Assigned task A:
Put the whole instrument-reading listing below into a numbered list, with blank lines dropped and the pictures left out.

Text block Start Marker

Jason Slowey (born January 27, 1989) is a former American football center. He played college football for the Western Oregon University and was drafted by the San Francisco 49ers in the sixth round of the 2012 NFL Draft. He also played for the Oakland Raiders and British Columbia Lions. He is currently the Co-Defensive Coordinator and Linebackers Coach at Western Oregon University.

High School Career 
Slowey attended North Medford High School in Medford, Oregon where he played offensive tackle. Slowey generated interest from Oregon State University, Boise State University and Portland State University before ultimately signing a National Letter of Intent to attend Western Oregon University.

College career

2008 season 
Slowey attended Western Oregon University, where he played for coach Arne Ferguson's Western Oregon Wolves football team from 2007 to 2011. Following a red shirt year in 2007, Slowey made his first start for the Wolves against Portland State University on August 30, 2008. He appeared in nine games during the 2008 season, helping the Wolves to a 7-4 record and second place finish in the Great Northwest Athletic Conference (GNAC).

2009 season 
Slowey started all 10 games at tackle, and was recognized as second team All-GNAC offensive lineman. The Wolves finished second in the GNAC standings with a 5-5 record.

2010 season 
The 2010 season was highlighted by 6 game win streak, and two defensive shut-outs. The Wolves finished 8-3 after losing to Central Washington University in the GNAC Championship Game on November 13, 2010. Slowey started all 11 games at tackle, and was recognized as first team All-GNAC, and Honorable Mention All-American.

Text block End Marker
Record extracts Start Marker

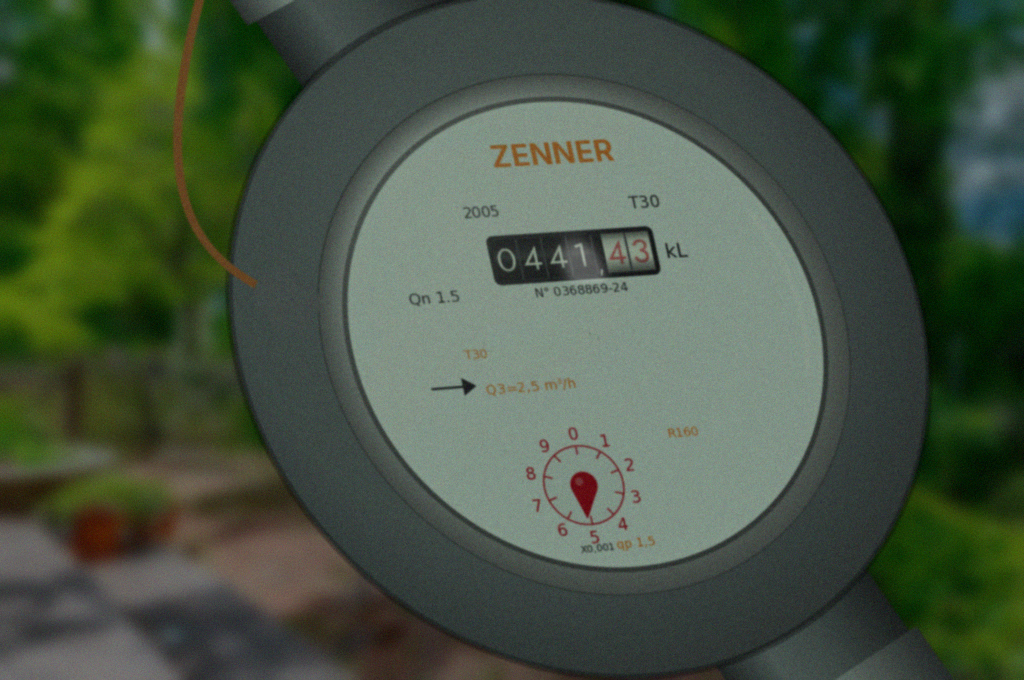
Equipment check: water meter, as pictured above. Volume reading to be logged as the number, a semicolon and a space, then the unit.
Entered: 441.435; kL
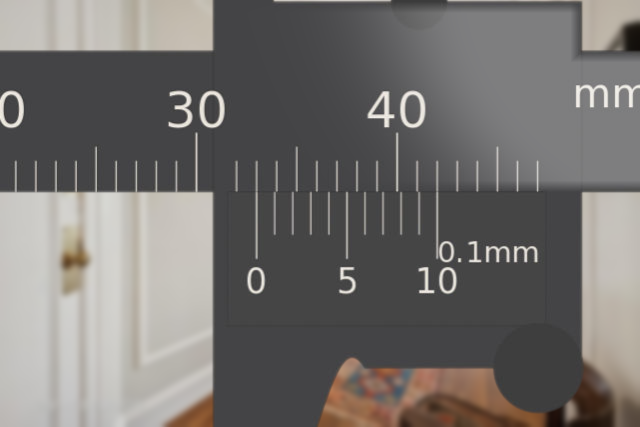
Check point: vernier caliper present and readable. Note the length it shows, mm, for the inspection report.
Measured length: 33.0 mm
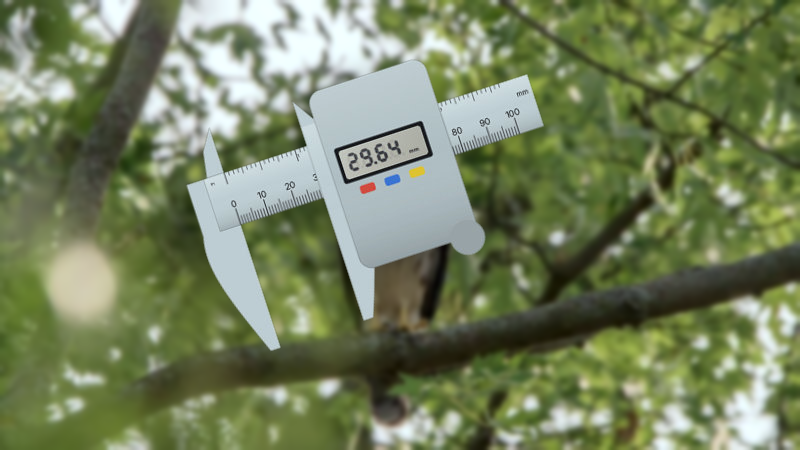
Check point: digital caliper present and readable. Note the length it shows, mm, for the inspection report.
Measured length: 29.64 mm
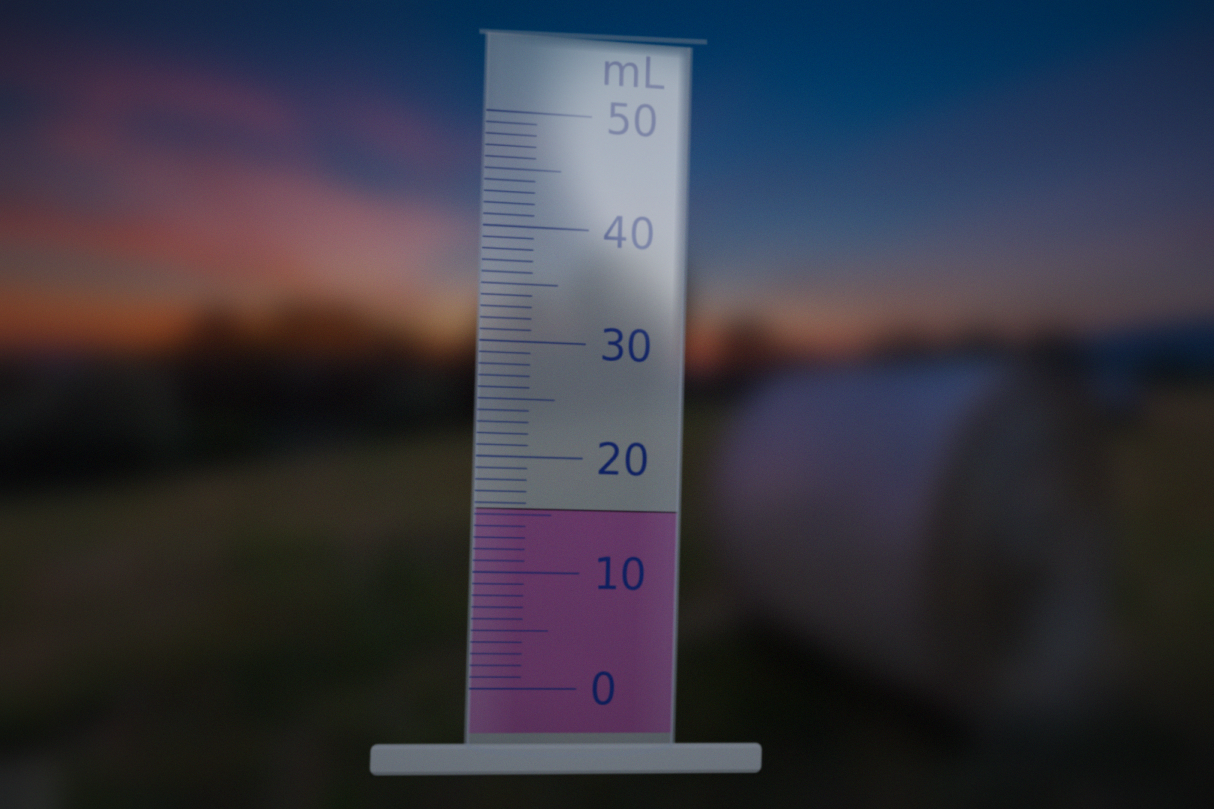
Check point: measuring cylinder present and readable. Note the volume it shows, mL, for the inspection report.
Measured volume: 15.5 mL
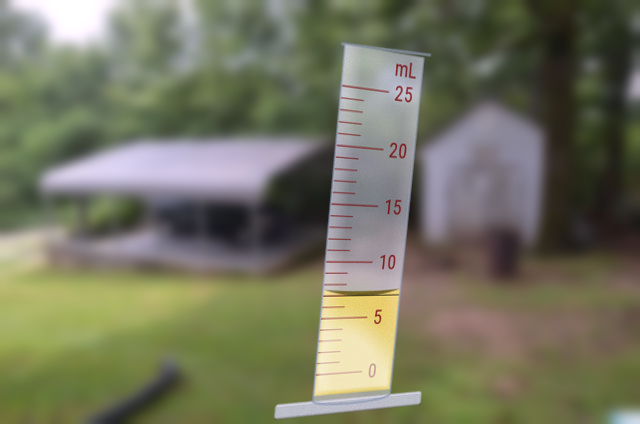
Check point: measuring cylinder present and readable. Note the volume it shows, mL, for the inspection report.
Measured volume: 7 mL
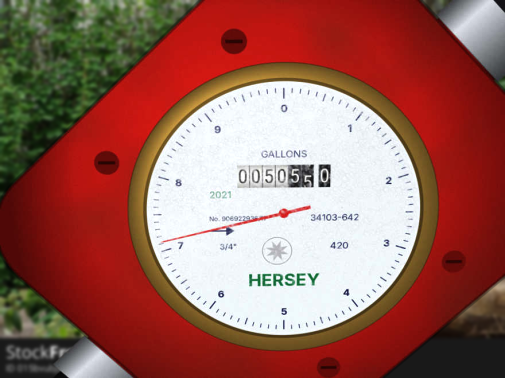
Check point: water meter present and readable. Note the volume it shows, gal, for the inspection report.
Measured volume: 50547.1 gal
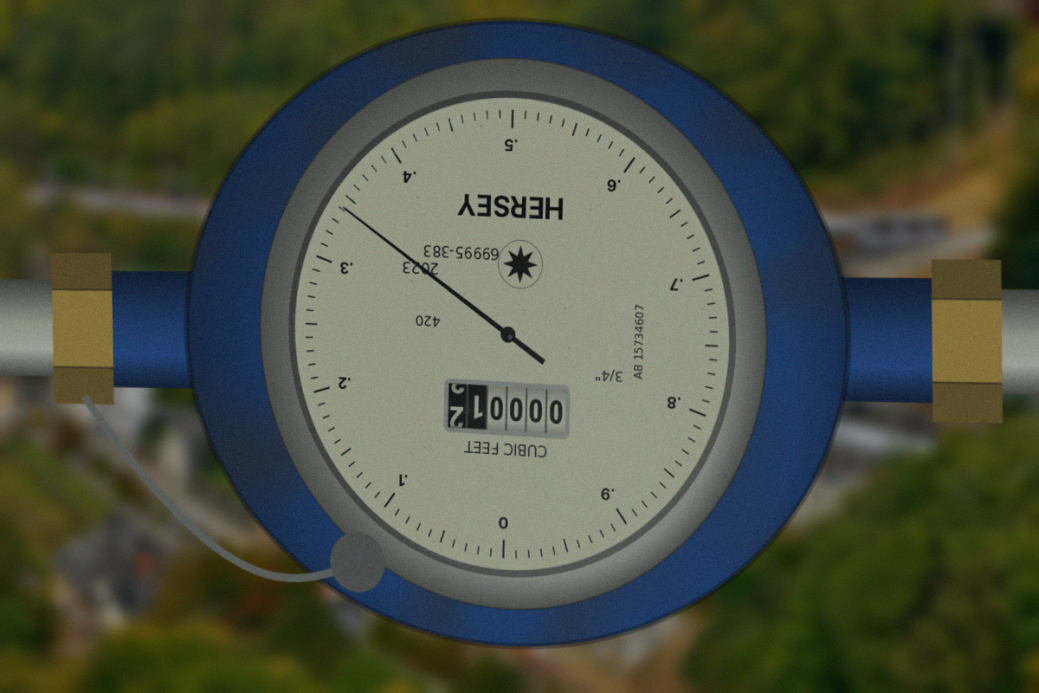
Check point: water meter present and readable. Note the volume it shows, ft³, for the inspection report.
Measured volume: 12.34 ft³
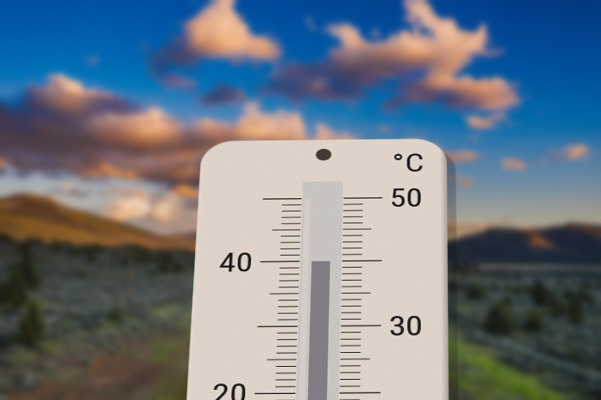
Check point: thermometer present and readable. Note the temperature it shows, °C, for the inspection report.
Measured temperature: 40 °C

Record extracts End Marker

Assigned task B:
According to the Jason Slowey biography, in which round of the 2012 NFL Draft did the San Francisco 49ers select him?

Result A:
1. Equipment check: water meter, as pictured above. Volume reading to be logged as the number, a semicolon and a space, then the unit.
2. Entered: 441.435; kL
3. Check point: vernier caliper present and readable. Note the length it shows, mm, for the inspection report.
4. Measured length: 33.0 mm
5. Check point: digital caliper present and readable. Note the length it shows, mm, for the inspection report.
6. Measured length: 29.64 mm
7. Check point: measuring cylinder present and readable. Note the volume it shows, mL, for the inspection report.
8. Measured volume: 15.5 mL
9. Check point: measuring cylinder present and readable. Note the volume it shows, mL, for the inspection report.
10. Measured volume: 7 mL
11. Check point: water meter present and readable. Note the volume it shows, gal, for the inspection report.
12. Measured volume: 50547.1 gal
13. Check point: water meter present and readable. Note the volume it shows, ft³, for the inspection report.
14. Measured volume: 12.34 ft³
15. Check point: thermometer present and readable. Note the temperature it shows, °C, for the inspection report.
16. Measured temperature: 40 °C

Result B:
The sixth round.